In a column at The Weekly Standard, I argue that Republicans should use the budget debates over the government shutdown as a chance to argue for a delay of the Affordable Care Act’s individual mandate.
The political and substantive case for a delay in the individual mandate is compelling. On a political level, what politician wants to defend giving a one-year break to corporate America but not to the little guy? That’s exactly the position Democrats are now in, and the GOP can swing public opinion their way by making this the central theme of their public case. In the coming days and weeks, there will be no shortage of opportunities for GOP members and Senators to go on TV, and they should use every chance they get to pound the message home with voters that the Democrats are the ones protecting businesses but not workers.
Substantively, the case is just as strong.
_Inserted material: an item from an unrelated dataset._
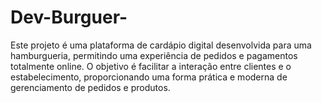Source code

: # Dev-Burguer-
Este projeto é uma plataforma de cardápio digital desenvolvida para uma hamburgueria, permitindo uma experiência de pedidos e pagamentos totalmente online. O objetivo é facilitar a interação entre clientes e o estabelecimento, proporcionando uma forma prática e moderna de gerenciamento de pedidos e produtos.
The administration has delayed enforcement of the employer mandate for a year, which means some workers will not get an offer of coverage at their place of work. Because the individual mandate is still in place, they will have to go into the exchanges to get insurance or pay the uninsured tax. In two states, New Hampshire and West Virginia, there’s only one plan being offered in the exchanges. In other states, there are very few choices. Is it really fair to force American to buy insurance from one insurance carrier, or limit their choices to even two or three plans? The administration says it will start enforcing the employer mandate in 2015, which means many workers who were forced into the exchanges in 2014 will be forced out of them in 2015 when they get offered employer plans. Does disrupting insurance like this make any sense? The GOP should make these points to show that a delay of the employer mandate necessitates a commensurate delay of the individual requirement.